- **Data section**:

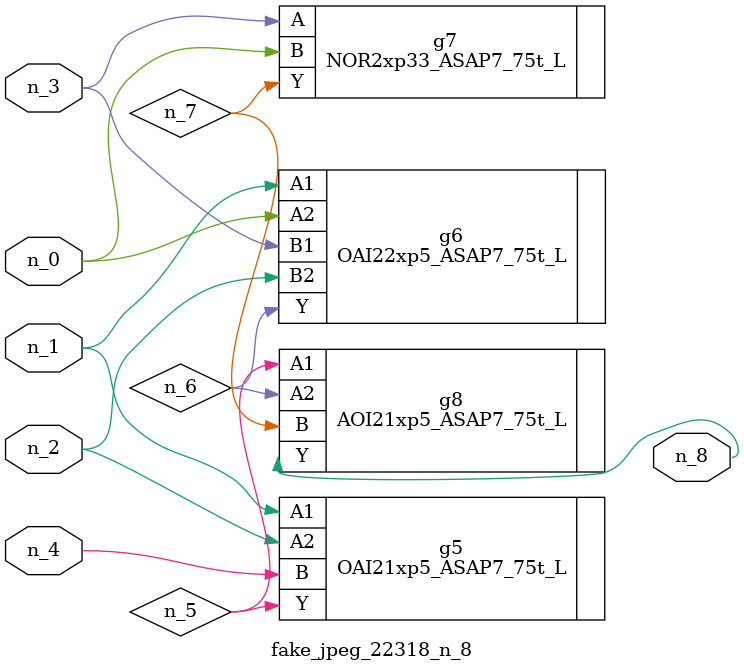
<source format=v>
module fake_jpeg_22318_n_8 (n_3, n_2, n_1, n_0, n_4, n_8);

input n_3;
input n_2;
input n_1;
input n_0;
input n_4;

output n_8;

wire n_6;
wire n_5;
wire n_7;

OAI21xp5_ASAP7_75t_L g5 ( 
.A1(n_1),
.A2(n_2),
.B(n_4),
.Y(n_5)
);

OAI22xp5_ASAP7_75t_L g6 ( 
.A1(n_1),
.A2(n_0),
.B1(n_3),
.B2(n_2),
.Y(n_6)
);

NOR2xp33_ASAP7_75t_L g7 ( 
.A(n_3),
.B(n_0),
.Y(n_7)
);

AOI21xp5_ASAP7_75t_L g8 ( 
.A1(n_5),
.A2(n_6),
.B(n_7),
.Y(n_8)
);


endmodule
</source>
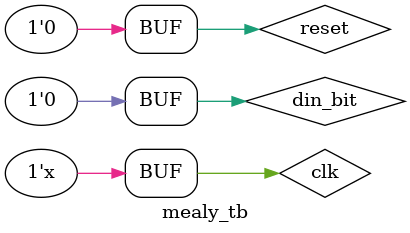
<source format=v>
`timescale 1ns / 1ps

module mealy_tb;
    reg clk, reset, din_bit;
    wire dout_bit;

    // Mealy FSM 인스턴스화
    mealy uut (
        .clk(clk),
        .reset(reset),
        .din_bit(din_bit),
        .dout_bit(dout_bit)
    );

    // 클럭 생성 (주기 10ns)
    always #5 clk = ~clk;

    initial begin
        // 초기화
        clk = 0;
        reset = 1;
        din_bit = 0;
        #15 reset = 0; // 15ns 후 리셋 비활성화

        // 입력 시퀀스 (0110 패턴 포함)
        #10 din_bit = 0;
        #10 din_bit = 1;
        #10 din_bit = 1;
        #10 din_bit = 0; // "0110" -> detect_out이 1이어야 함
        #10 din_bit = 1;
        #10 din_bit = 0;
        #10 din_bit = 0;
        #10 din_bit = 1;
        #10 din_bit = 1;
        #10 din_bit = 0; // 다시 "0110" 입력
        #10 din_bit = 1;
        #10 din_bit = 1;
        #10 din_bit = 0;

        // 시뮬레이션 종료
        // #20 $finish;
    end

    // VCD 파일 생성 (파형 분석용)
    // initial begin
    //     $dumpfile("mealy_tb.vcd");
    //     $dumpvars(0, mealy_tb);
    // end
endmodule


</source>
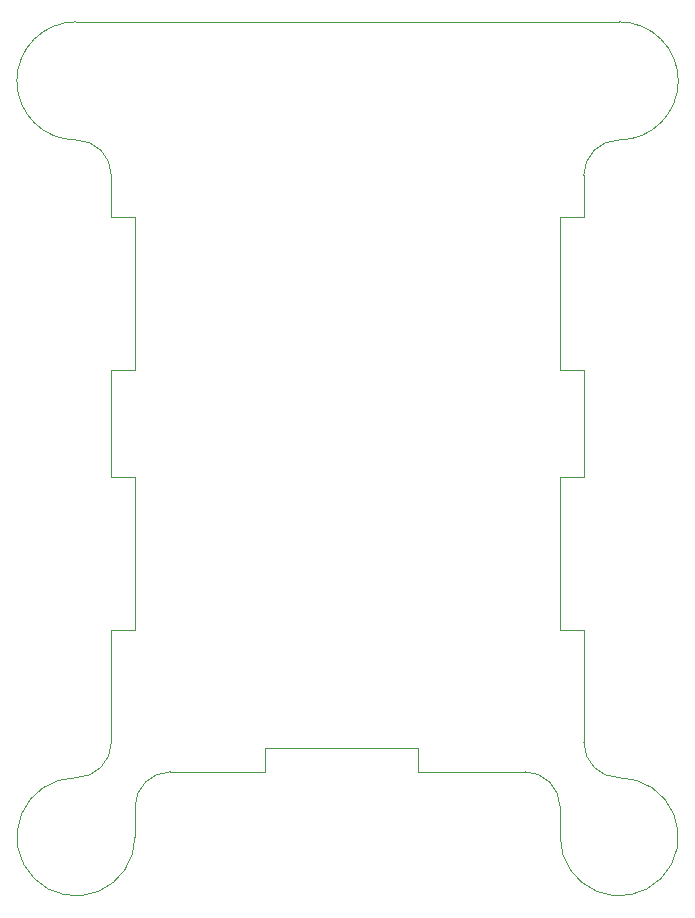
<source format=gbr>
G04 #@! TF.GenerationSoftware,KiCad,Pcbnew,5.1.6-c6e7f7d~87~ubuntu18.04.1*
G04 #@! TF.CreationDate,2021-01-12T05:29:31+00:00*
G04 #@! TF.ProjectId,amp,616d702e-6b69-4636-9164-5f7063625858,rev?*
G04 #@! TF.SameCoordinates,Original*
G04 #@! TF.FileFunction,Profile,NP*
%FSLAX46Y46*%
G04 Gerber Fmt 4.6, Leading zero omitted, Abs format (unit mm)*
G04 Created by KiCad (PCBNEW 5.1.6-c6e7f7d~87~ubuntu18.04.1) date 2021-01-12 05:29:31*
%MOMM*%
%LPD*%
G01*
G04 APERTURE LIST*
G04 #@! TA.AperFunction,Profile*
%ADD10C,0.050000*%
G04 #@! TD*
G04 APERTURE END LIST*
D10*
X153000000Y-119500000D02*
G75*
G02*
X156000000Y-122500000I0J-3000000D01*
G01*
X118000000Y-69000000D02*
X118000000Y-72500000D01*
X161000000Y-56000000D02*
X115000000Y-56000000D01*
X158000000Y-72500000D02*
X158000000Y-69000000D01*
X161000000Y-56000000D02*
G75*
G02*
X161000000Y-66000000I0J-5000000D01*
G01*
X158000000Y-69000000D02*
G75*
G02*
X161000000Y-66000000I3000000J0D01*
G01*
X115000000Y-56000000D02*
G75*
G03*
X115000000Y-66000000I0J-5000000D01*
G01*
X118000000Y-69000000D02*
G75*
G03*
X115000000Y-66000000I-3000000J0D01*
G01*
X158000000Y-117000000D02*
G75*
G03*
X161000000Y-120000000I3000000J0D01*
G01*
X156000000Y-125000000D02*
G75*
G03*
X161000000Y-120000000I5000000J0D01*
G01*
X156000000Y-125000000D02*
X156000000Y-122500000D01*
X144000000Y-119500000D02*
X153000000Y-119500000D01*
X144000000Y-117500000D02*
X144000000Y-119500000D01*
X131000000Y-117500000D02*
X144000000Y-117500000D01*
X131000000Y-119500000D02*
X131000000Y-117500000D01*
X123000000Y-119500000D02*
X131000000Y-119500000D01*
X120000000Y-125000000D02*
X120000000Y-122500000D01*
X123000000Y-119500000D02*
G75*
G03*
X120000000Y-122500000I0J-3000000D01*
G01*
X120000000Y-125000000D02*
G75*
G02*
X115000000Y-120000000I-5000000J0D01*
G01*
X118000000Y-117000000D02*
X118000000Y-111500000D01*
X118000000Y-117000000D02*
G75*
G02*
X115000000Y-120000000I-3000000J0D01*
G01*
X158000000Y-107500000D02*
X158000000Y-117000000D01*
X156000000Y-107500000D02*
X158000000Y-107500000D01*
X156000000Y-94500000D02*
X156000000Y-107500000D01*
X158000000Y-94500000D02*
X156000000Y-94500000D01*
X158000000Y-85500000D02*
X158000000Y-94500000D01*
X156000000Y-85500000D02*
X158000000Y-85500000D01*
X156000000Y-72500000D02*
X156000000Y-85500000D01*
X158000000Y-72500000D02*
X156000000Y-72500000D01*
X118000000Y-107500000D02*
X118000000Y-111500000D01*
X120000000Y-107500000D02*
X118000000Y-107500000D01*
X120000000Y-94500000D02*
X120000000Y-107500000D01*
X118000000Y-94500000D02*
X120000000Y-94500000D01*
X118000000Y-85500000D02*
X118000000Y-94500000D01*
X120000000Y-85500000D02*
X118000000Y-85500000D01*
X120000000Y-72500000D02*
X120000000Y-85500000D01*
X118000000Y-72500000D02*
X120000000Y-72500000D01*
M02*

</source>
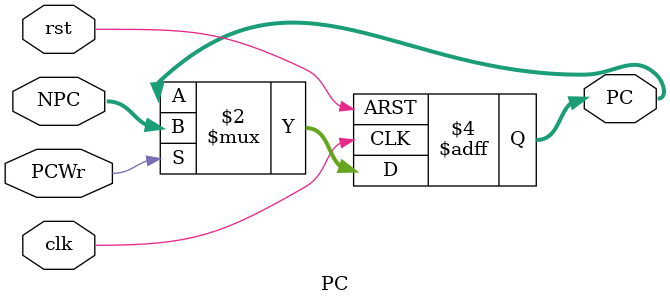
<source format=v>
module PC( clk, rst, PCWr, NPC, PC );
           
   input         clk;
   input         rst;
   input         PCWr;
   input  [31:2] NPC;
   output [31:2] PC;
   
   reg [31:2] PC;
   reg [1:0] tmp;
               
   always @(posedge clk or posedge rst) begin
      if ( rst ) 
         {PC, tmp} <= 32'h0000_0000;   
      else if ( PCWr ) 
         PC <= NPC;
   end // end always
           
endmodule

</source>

- **Instructions for the task**: Return the listing above verbatim and exclude every picture.

- **Task result**:
<source format=v>
module fake_jpeg_22318_n_8 (n_3, n_2, n_1, n_0, n_4, n_8);

input n_3;
input n_2;
input n_1;
input n_0;
input n_4;

output n_8;

wire n_6;
wire n_5;
wire n_7;

OAI21xp5_ASAP7_75t_L g5 ( 
.A1(n_1),
.A2(n_2),
.B(n_4),
.Y(n_5)
);

OAI22xp5_ASAP7_75t_L g6 ( 
.A1(n_1),
.A2(n_0),
.B1(n_3),
.B2(n_2),
.Y(n_6)
);

NOR2xp33_ASAP7_75t_L g7 ( 
.A(n_3),
.B(n_0),
.Y(n_7)
);

AOI21xp5_ASAP7_75t_L g8 ( 
.A1(n_5),
.A2(n_6),
.B(n_7),
.Y(n_8)
);


endmodule
</source>
<source format=v>
`timescale 1ns / 1ps

module mealy_tb;
    reg clk, reset, din_bit;
    wire dout_bit;

    // Mealy FSM 인스턴스화
    mealy uut (
        .clk(clk),
        .reset(reset),
        .din_bit(din_bit),
        .dout_bit(dout_bit)
    );

    // 클럭 생성 (주기 10ns)
    always #5 clk = ~clk;

    initial begin
        // 초기화
        clk = 0;
        reset = 1;
        din_bit = 0;
        #15 reset = 0; // 15ns 후 리셋 비활성화

        // 입력 시퀀스 (0110 패턴 포함)
        #10 din_bit = 0;
        #10 din_bit = 1;
        #10 din_bit = 1;
        #10 din_bit = 0; // "0110" -> detect_out이 1이어야 함
        #10 din_bit = 1;
        #10 din_bit = 0;
        #10 din_bit = 0;
        #10 din_bit = 1;
        #10 din_bit = 1;
        #10 din_bit = 0; // 다시 "0110" 입력
        #10 din_bit = 1;
        #10 din_bit = 1;
        #10 din_bit = 0;

        // 시뮬레이션 종료
        // #20 $finish;
    end

    // VCD 파일 생성 (파형 분석용)
    // initial begin
    //     $dumpfile("mealy_tb.vcd");
    //     $dumpvars(0, mealy_tb);
    // end
endmodule


</source>
<source format=gbr>
G04 #@! TF.GenerationSoftware,KiCad,Pcbnew,5.1.6-c6e7f7d~87~ubuntu18.04.1*
G04 #@! TF.CreationDate,2021-01-12T05:29:31+00:00*
G04 #@! TF.ProjectId,amp,616d702e-6b69-4636-9164-5f7063625858,rev?*
G04 #@! TF.SameCoordinates,Original*
G04 #@! TF.FileFunction,Profile,NP*
%FSLAX46Y46*%
G04 Gerber Fmt 4.6, Leading zero omitted, Abs format (unit mm)*
G04 Created by KiCad (PCBNEW 5.1.6-c6e7f7d~87~ubuntu18.04.1) date 2021-01-12 05:29:31*
%MOMM*%
%LPD*%
G01*
G04 APERTURE LIST*
G04 #@! TA.AperFunction,Profile*
%ADD10C,0.050000*%
G04 #@! TD*
G04 APERTURE END LIST*
D10*
X153000000Y-119500000D02*
G75*
G02*
X156000000Y-122500000I0J-3000000D01*
G01*
X118000000Y-69000000D02*
X118000000Y-72500000D01*
X161000000Y-56000000D02*
X115000000Y-56000000D01*
X158000000Y-72500000D02*
X158000000Y-69000000D01*
X161000000Y-56000000D02*
G75*
G02*
X161000000Y-66000000I0J-5000000D01*
G01*
X158000000Y-69000000D02*
G75*
G02*
X161000000Y-66000000I3000000J0D01*
G01*
X115000000Y-56000000D02*
G75*
G03*
X115000000Y-66000000I0J-5000000D01*
G01*
X118000000Y-69000000D02*
G75*
G03*
X115000000Y-66000000I-3000000J0D01*
G01*
X158000000Y-117000000D02*
G75*
G03*
X161000000Y-120000000I3000000J0D01*
G01*
X156000000Y-125000000D02*
G75*
G03*
X161000000Y-120000000I5000000J0D01*
G01*
X156000000Y-125000000D02*
X156000000Y-122500000D01*
X144000000Y-119500000D02*
X153000000Y-119500000D01*
X144000000Y-117500000D02*
X144000000Y-119500000D01*
X131000000Y-117500000D02*
X144000000Y-117500000D01*
X131000000Y-119500000D02*
X131000000Y-117500000D01*
X123000000Y-119500000D02*
X131000000Y-119500000D01*
X120000000Y-125000000D02*
X120000000Y-122500000D01*
X123000000Y-119500000D02*
G75*
G03*
X120000000Y-122500000I0J-3000000D01*
G01*
X120000000Y-125000000D02*
G75*
G02*
X115000000Y-120000000I-5000000J0D01*
G01*
X118000000Y-117000000D02*
X118000000Y-111500000D01*
X118000000Y-117000000D02*
G75*
G02*
X115000000Y-120000000I-3000000J0D01*
G01*
X158000000Y-107500000D02*
X158000000Y-117000000D01*
X156000000Y-107500000D02*
X158000000Y-107500000D01*
X156000000Y-94500000D02*
X156000000Y-107500000D01*
X158000000Y-94500000D02*
X156000000Y-94500000D01*
X158000000Y-85500000D02*
X158000000Y-94500000D01*
X156000000Y-85500000D02*
X158000000Y-85500000D01*
X156000000Y-72500000D02*
X156000000Y-85500000D01*
X158000000Y-72500000D02*
X156000000Y-72500000D01*
X118000000Y-107500000D02*
X118000000Y-111500000D01*
X120000000Y-107500000D02*
X118000000Y-107500000D01*
X120000000Y-94500000D02*
X120000000Y-107500000D01*
X118000000Y-94500000D02*
X120000000Y-94500000D01*
X118000000Y-85500000D02*
X118000000Y-94500000D01*
X120000000Y-85500000D02*
X118000000Y-85500000D01*
X120000000Y-72500000D02*
X120000000Y-85500000D01*
X118000000Y-72500000D02*
X120000000Y-72500000D01*
M02*

</source>
<source format=v>
module PC( clk, rst, PCWr, NPC, PC );
           
   input         clk;
   input         rst;
   input         PCWr;
   input  [31:2] NPC;
   output [31:2] PC;
   
   reg [31:2] PC;
   reg [1:0] tmp;
               
   always @(posedge clk or posedge rst) begin
      if ( rst ) 
         {PC, tmp} <= 32'h0000_0000;   
      else if ( PCWr ) 
         PC <= NPC;
   end // end always
           
endmodule

</source>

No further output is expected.